Monica broke the camel’s back. Grouchy Dads across the land became irate. They were upstanding, successful professional men, men who, like Clinton, had risen to the ranks of the upper-middle class meritocratically, through intelligence and education. They prided themselves on the lives they’d lived, and the president’s tawdry behavior made them indignant. Monica could’ve been one of their daughters!


Their outrage wasn’t moral so much as generational. For Grouchy Dads, who came of age around the time of the Korean War, Clinton now seemed to confirm every negative suspicion they’d always harbored about the hypocritical, touchy-feely, free-loving turned SUV-driving, sushi-eating Baby Boomers.

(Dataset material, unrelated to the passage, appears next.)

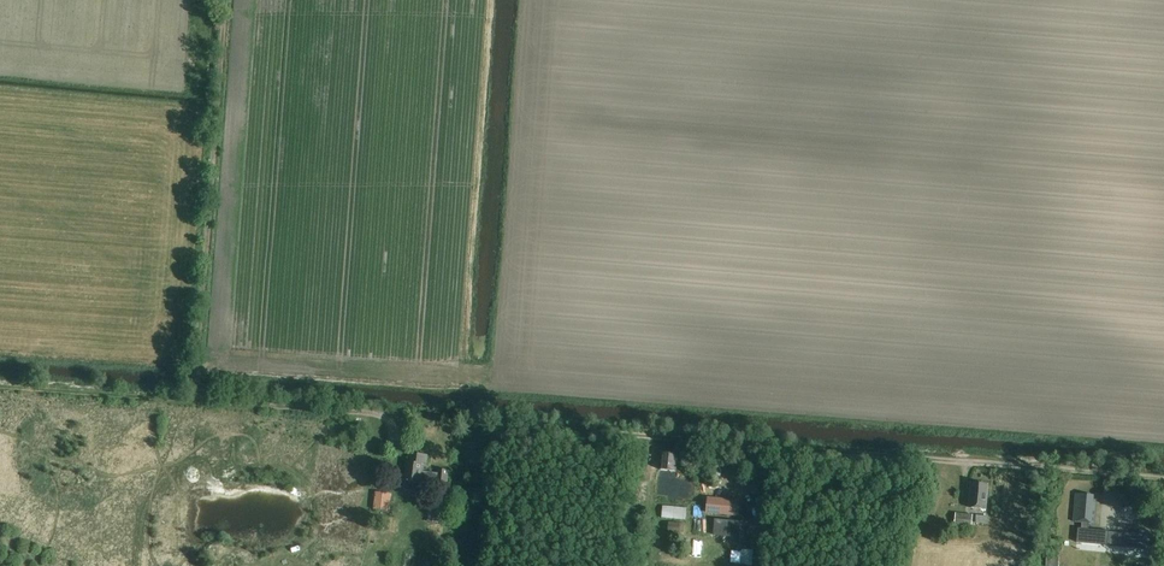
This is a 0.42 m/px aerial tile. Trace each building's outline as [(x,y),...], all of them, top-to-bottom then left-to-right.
[(437,477),(423,475),(424,465),(427,465),(428,455),(410,453),(409,462),(406,461),(404,481),(422,483),(422,485),(436,486),(437,477)] [(662,454),(661,470),(676,472),(677,455),(662,454)] [(438,469),(437,477),(436,486),(447,488),(449,471),(438,469)] [(965,482),(949,480),(946,511),(934,510),(933,520),(950,522),(951,510),(961,511),(965,482)] [(971,483),(969,507),(986,509),(988,485),(971,483)] [(374,511),(390,512),(392,495),(376,493),(374,511)] [(1076,493),(1074,522),(1082,522),(1081,528),(1078,528),(1077,542),(1108,545),(1109,531),(1089,529),(1089,523),(1093,523),(1095,503),(1092,502),(1093,495),(1076,493)] [(707,498),(706,514),(738,517),(740,501),(707,498)] [(428,521),(437,522),(439,522),(441,508),(429,507),(428,521)] [(972,527),(973,514),(956,513),(955,525),(972,527)] [(988,516),(976,515),(976,523),(988,525),(988,516)] [(740,538),(741,521),(715,519),(713,535),(740,538)] [(684,524),(669,523),(668,533),(684,534),(684,524)] [(1124,532),(1123,546),(1149,548),(1150,535),(1124,532)] [(1103,552),(1102,565),(1104,565),(1121,565),(1122,553),(1103,552)]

One consistently amazing thing about George Bush is the way he manages to seem like something he isn’t: a trust funder who acts like a ‘regular guy,’ an Andover-educated Texas cowboy.


But, when it comes to Grouchy Dads, Bush’s genius is the fact that, though technically a Baby Boomer, he certainly never seemed like one. Al Gore may have smooched his wife in public, but he still smacked of Boomerdom. But with the decidedly unsquishy Cheney at his side, Grouchy Dads truly believed that George Bush would restore honor and dignity to the White House – their brand of honor and dignity – the honor and dignity of Jan and Dean and not the Abbey Road Beatles. They weren’t really voting for Bush; they were nostalgically voting for Eisenhower.

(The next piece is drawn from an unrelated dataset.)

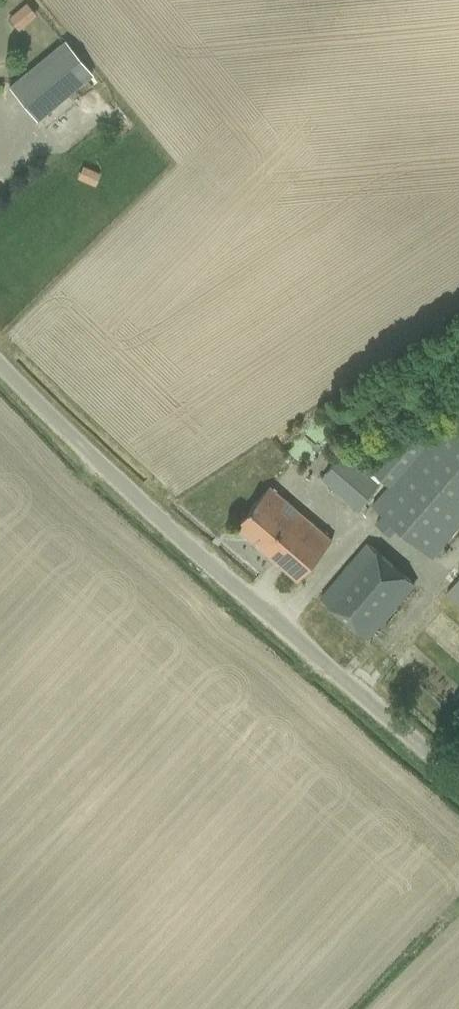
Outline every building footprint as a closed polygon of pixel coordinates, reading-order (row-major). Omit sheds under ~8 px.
[(7,17),(19,29),(35,11),(23,0),(7,17)] [(91,73),(64,40),(8,86),(35,119),(91,73)] [(85,168),(80,178),(95,185),(99,174),(85,168)] [(382,492),(372,504),(383,513),(376,521),(390,533),(397,525),(432,556),(458,525),(458,409),(456,407),(424,445),(408,431),(374,470),(390,483),(382,492)] [(342,453),(334,462),(321,477),(358,508),(379,484),(342,453)] [(269,485),(236,524),(298,578),(332,539),(269,485)] [(367,542),(320,597),(367,637),(414,582),(367,542)] [(446,592),(458,602),(458,577),(446,592)]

But they did more than just pull a lever. They sat at dinner tables with their adult children and argued their case. “How do you know Bush will be any worse for the environment?” one Grouchy Dad’s grown son recalled his father saying. An adult Grouchy Dad daughter remembers her father saying. “He’s right on foreign policy; we shouldn’t commit our troops to nation-building.”

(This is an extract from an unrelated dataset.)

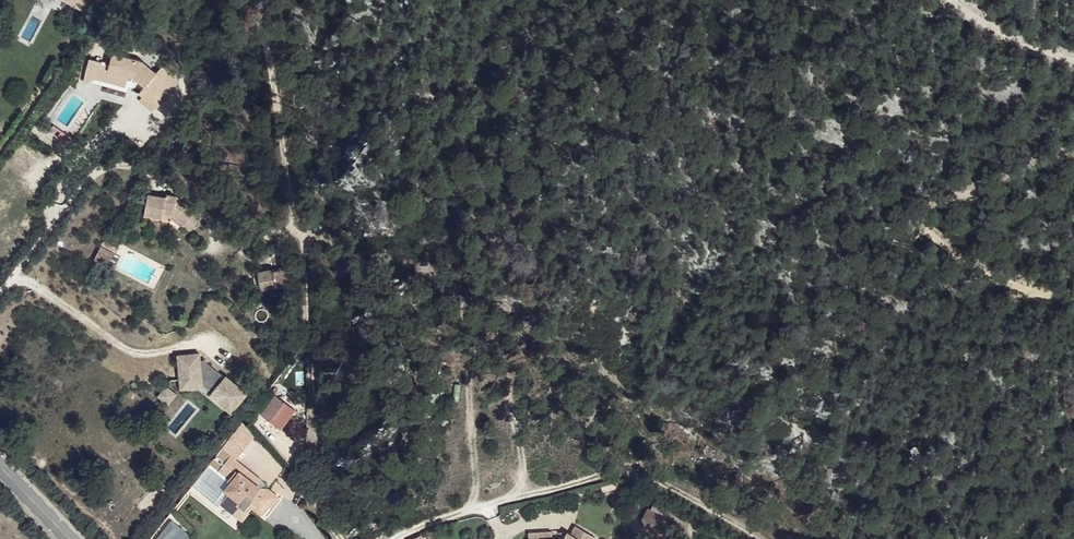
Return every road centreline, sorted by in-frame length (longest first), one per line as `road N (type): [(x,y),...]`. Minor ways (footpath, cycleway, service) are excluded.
road 1 (track): [(345,538),(319,498),(310,447),(315,155),(242,0)]
road 2 (track): [(401,538),(491,502),(623,469),(644,471),(766,538)]
road 3 (track): [(1073,288),(1024,292),(920,229),(944,198),(1073,152)]
road 4 (track): [(1073,59),(980,23),(952,0)]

“I so don’t want a reprisal of that stuff,” Hallie was saying as I focused back in.” I just know he’ll be obsessed with Michael Moore and hating Fahrenheit 9/11.


I nodded, sipping my smoothie. “I hear ya.”


Two days later, Hallie called, and I brought up the dinner.


“Well,” she said. “I was right about one thing: My dad hated the movie. But not for the reason I thought he would. Apparently, he now hates Bush and thought Moore took cheap shots that are too easily refutable.”


Hallie may have been surprised, but I wasn’t. Her dad had seen Bush and the Republicans as the fiscally responsible, moderate foreign policy party of responsible dad-dom, and he’d spent some of his hard-earned dad equity making the case for him.


So, like every other Grouchy Dad I know, Hallie’s father is now voting for Kerry.